A pinched nerve occurs when a nerve is compressed by nearby tissues, such as muscles and bones. Too much pressure will cause the nerve to be damaged and disrupt the signal being sent along the nerve. You can develop it anywhere in the body. A pinched nerve in the neck is often caused by other conditions such as arthritis or a herniated disc, which is an abnormal rupture of the soft central part of the disc between your vertebrae. You can take steps to detect the condition, which will help lead you to recovery.
Things You'll Need
- Nerve testing
Identify your symptoms to determine if you may have a pinched nerve in your neck. Common symptoms are pain, feeling of pins and needles, numbness and muscle weakness. A pinched nerve in your neck can cause pain and stiffness, and can cause symptoms down your arm. In general, the symptoms can occur at the site of the nerve damage or further down the nerve path, according to MedicineNet.

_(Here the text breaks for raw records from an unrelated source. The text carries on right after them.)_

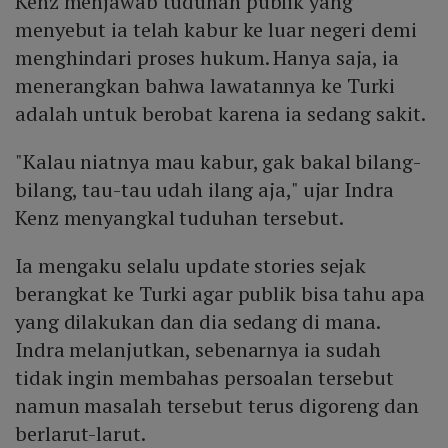
Kenz menjawab tuduhan publik yang
menyebut ia telah kabur ke luar negeri demi
menghindari proses hukum. Hanya saja, ia
menerangkan bahwa lawatannya ke Turki
adalah untuk berobat karena ia sedang sakit.
"Kalau niatnya mau kabur, gak bakal bilang-
bilang, tau-tau udah ilang aja," ujar Indra
Kenz menyangkal tuduhan tersebut.
Ia mengaku selalu update stories sejak
berangkat ke Turki agar publik bisa tahu apa
yang dilakukan dan dia sedang di mana.
Indra melanjutkan, sebenarnya ia sudah
tidak ingin membahas persoalan tersebut
namun masalah tersebut terus digoreng dan
berlarut-larut.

Go to the doctor to get a diagnosis. He will begin by asking you some basic questions, so prepare yourself ahead of time. He may ask: What are your symptoms, and where do you feel them? How long have you felt the symptoms? What position triggers the symptoms?
You may also need to provide information about your other medical conditions and medical history.
Undergo a physical examination done, focusing on the affected area of the body. Your doctor may test your muscle strength and sensation.
Get additional tests done if your doctor recommends it. If a pinched nerve in your neck is suspected, x-rays could be used to detect arthritis or an injury to your spine. If you have more severe symptoms, more imaging tests such as an MRI or CT scan would provide more information about the nerve damage and determine if surgery is necessary.
Have specific tests done for the affected nerve, if recommended. A nerve conduction study, in which electrodes placed on your skin stimulate the nerve, will determine if you have a damaged nerve. Also, electromyography (EMG) is used to find damage to the nerve leading to the muscle. It involves a needle electrode placed into the muscle.
Tips & Warnings
- Once you detect whether you have a pinched nerve in your neck, you can go about treating it. Most people diagnosed with a pinched nerve recover with treatment, according to the National Institute of Neurological Disorders and Stroke.
- Treatment includes wearing a brace, physical therapy, pain medication, as well as surgery, in severe cases.